During this same period, scholarly interest in the origins of libraries and museums has blossomed, with particular attention to “cabinets of curiosities” collections of natural and artificial wonders that first formed in the early modern era and later survived among the proprietary museums of the 19th and 20th centuries – highly individual collections, rooted in place, that both cried for and defied efforts of rational classification.
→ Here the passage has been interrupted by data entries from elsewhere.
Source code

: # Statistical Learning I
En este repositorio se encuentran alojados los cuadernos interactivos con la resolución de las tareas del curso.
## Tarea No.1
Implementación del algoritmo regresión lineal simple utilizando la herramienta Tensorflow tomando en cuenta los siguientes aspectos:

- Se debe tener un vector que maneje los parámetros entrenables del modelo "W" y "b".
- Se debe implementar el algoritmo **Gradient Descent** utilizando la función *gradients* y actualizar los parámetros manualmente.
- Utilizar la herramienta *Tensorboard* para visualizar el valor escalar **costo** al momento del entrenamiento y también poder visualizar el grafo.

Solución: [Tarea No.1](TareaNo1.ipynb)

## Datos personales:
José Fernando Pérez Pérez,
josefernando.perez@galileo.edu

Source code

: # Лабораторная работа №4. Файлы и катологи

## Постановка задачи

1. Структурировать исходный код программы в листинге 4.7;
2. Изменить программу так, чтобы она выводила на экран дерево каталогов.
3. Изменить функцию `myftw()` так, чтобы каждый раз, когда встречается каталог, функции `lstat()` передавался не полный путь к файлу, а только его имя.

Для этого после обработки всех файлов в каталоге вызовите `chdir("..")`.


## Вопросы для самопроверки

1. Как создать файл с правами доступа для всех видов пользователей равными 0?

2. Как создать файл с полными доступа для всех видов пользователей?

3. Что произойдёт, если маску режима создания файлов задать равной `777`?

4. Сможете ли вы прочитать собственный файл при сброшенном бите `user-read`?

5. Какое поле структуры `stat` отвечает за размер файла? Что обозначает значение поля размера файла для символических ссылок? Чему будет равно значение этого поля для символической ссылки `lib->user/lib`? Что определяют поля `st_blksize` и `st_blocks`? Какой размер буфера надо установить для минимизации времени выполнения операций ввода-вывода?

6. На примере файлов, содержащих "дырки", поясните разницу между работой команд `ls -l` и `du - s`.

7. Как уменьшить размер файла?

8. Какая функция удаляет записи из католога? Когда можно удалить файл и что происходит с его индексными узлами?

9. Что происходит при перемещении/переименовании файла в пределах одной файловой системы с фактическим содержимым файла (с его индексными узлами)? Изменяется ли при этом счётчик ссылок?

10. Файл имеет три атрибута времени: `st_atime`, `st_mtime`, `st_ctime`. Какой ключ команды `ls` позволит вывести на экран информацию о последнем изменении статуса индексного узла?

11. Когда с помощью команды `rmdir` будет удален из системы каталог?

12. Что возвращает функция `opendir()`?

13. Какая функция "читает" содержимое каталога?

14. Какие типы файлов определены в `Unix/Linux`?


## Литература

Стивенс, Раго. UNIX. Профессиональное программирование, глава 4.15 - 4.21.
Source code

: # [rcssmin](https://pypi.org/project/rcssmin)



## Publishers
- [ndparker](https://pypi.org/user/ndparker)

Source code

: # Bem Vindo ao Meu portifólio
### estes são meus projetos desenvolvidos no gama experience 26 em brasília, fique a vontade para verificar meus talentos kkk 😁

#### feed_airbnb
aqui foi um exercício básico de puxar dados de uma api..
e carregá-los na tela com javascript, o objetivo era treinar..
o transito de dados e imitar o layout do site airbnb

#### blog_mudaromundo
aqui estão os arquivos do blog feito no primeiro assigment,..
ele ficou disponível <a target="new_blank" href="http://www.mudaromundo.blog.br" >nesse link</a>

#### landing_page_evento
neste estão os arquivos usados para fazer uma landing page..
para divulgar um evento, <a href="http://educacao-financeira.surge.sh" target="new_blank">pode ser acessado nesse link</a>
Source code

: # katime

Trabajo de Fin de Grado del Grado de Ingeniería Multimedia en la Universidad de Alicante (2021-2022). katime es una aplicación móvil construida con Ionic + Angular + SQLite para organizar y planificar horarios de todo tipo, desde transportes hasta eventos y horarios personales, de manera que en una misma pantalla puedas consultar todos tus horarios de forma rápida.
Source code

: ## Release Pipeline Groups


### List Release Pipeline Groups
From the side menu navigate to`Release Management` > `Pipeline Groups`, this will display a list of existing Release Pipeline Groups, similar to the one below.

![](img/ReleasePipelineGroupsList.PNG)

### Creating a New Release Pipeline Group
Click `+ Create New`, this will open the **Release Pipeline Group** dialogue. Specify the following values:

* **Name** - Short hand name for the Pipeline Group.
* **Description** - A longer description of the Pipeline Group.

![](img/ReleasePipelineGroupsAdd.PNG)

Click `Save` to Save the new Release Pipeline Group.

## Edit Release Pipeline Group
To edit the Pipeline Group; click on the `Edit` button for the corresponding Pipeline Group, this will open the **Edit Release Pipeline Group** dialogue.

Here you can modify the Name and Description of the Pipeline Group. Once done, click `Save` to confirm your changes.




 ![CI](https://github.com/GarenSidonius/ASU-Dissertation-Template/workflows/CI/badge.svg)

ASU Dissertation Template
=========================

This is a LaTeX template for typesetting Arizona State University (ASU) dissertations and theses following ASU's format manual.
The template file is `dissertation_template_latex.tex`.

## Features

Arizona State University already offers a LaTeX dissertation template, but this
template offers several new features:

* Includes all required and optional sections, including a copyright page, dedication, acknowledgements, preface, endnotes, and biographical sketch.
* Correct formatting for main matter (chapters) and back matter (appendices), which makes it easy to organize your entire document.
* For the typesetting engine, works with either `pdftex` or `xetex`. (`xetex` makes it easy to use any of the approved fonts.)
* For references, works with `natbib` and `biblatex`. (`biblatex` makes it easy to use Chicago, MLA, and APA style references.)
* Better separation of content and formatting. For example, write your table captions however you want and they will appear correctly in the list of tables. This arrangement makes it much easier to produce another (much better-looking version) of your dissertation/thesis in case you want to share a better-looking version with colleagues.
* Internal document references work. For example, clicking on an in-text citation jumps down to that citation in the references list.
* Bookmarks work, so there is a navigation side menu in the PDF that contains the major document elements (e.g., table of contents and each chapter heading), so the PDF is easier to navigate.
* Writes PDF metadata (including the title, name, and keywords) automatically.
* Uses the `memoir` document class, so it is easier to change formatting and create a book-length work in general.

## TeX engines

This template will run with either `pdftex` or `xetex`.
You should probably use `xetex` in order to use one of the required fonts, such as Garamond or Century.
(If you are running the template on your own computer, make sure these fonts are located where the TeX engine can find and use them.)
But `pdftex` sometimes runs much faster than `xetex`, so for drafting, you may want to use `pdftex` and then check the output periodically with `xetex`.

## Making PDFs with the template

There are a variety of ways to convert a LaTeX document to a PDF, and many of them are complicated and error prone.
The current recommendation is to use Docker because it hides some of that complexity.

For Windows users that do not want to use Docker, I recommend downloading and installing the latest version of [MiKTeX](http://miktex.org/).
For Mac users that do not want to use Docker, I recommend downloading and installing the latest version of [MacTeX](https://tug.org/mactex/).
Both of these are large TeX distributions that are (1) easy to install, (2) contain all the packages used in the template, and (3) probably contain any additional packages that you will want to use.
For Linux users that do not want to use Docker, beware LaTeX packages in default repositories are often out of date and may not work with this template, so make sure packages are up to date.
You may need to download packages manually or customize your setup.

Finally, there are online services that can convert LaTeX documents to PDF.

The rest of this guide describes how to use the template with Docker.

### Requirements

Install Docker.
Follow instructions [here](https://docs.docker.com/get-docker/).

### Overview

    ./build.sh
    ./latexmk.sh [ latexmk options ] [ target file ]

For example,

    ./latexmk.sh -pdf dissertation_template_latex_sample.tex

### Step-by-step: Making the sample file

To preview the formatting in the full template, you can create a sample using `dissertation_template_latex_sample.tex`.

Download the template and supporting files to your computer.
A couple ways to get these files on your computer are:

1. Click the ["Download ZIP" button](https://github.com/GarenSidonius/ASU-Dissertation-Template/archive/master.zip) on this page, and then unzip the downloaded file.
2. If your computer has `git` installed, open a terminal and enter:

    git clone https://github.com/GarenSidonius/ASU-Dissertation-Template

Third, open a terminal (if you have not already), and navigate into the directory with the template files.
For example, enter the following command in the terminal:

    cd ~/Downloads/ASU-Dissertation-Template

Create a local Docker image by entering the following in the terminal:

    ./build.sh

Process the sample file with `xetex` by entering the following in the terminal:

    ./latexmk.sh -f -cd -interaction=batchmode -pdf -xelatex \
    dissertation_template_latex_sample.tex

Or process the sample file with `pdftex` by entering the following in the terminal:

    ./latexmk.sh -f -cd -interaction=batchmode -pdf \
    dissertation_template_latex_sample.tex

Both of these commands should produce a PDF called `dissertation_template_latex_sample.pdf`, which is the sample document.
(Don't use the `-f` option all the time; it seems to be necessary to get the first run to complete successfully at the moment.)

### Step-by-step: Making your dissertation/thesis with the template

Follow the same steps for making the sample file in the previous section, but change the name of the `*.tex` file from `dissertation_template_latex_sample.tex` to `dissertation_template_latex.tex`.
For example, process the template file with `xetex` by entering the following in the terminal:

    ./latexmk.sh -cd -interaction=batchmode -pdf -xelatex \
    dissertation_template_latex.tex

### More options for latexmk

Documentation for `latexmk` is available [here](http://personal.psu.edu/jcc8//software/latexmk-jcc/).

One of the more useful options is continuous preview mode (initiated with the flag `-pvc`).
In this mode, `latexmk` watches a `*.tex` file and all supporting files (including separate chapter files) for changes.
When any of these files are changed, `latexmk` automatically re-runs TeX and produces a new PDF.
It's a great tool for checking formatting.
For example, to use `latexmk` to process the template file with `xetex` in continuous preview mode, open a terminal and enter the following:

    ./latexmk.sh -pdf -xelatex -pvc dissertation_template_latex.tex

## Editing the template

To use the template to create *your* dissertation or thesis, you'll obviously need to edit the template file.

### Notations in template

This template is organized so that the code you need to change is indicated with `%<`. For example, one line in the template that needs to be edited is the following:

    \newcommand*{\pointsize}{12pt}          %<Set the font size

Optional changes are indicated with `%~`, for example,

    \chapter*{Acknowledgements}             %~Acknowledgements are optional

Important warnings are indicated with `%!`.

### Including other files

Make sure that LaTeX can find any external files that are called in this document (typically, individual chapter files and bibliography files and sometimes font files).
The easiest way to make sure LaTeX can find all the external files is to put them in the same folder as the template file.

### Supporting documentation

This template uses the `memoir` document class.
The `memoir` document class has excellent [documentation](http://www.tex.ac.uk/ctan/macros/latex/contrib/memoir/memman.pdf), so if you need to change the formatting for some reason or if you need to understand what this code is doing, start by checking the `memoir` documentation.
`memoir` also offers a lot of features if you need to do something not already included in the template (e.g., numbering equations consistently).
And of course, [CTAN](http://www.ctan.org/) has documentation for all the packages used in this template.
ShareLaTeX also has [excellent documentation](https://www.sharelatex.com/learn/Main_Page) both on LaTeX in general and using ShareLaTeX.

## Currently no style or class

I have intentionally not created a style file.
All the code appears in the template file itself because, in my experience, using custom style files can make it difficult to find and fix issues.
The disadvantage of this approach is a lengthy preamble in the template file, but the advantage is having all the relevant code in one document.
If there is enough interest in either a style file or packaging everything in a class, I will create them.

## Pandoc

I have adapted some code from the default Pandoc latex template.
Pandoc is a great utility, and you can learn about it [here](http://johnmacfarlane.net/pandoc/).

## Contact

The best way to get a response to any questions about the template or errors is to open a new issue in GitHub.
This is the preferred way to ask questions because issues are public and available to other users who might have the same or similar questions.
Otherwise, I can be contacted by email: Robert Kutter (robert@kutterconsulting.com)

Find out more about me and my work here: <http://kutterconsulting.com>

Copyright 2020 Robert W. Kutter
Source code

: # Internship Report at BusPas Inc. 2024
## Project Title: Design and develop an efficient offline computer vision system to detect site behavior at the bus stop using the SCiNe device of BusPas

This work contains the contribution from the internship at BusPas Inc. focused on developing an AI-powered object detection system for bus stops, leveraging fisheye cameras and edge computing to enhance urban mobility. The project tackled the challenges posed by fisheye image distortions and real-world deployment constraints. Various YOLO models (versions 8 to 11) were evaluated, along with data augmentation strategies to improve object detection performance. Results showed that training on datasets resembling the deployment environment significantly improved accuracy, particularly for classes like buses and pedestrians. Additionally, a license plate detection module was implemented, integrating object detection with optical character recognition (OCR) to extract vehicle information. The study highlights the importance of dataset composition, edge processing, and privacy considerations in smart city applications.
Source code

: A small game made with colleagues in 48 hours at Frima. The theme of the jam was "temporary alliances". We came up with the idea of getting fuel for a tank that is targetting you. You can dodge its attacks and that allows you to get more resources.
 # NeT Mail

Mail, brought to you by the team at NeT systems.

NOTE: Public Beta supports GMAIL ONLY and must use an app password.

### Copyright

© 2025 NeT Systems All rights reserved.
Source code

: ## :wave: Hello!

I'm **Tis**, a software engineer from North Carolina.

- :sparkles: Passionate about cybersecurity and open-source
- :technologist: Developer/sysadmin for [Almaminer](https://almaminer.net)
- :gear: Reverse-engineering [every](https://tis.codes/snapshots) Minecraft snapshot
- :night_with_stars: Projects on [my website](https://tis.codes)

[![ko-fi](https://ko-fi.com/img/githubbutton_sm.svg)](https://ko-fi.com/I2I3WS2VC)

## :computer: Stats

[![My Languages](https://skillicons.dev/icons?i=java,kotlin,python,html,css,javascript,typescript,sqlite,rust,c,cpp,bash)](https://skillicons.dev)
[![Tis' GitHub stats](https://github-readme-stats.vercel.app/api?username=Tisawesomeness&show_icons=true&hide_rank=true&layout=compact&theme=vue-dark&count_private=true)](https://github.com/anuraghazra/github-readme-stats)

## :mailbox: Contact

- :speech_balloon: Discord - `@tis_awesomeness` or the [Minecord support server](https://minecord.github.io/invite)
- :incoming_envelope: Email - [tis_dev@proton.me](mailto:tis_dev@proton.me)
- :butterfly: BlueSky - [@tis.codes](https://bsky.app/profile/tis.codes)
They were – and may be again – material reminders of the cultural contingency of the construction of knowledge, and all of the beauty and problems surrounding it.
In this talk, antiquarian bookseller, librarian, and former dime museum attendant Will Baker discusses how the literature and philosophical sensibilities that shaped and emerged from cabinets of curiosities have influenced the work of college and research libraries in the present era – and how they might serve as a key to preserving the importance of Special Collections departments in the years ahead.
Will Baker is a bookseller, appraiser, and collections management consultant for W. C. Baker Rare Books & Ephemera, ABBA/ILAB. He received his first master’s degree in Museum Studies from New York University, where he focused on the early development of natural history museums and 19th-century American dime museums. During that period, he worked as a researcher in the Anthropology division of the American Museum of Natural History, and as a curatorial assistant at the sword swallower Johnny Fox’s Lower East Side dime museum, the Freakatorium. He later worked as a rare book cataloger for the William Reese Company and as the librarian and executive director of New Haven’s Institute Library. In recent years Baker has performed consulting work for organizations including the Carnegie Museum of Natural History and the Edward Gorey Charitable Trust and has helped research and catalog Florence Fearrington’s landmark collection of rare books relating to cabinets of curiosities.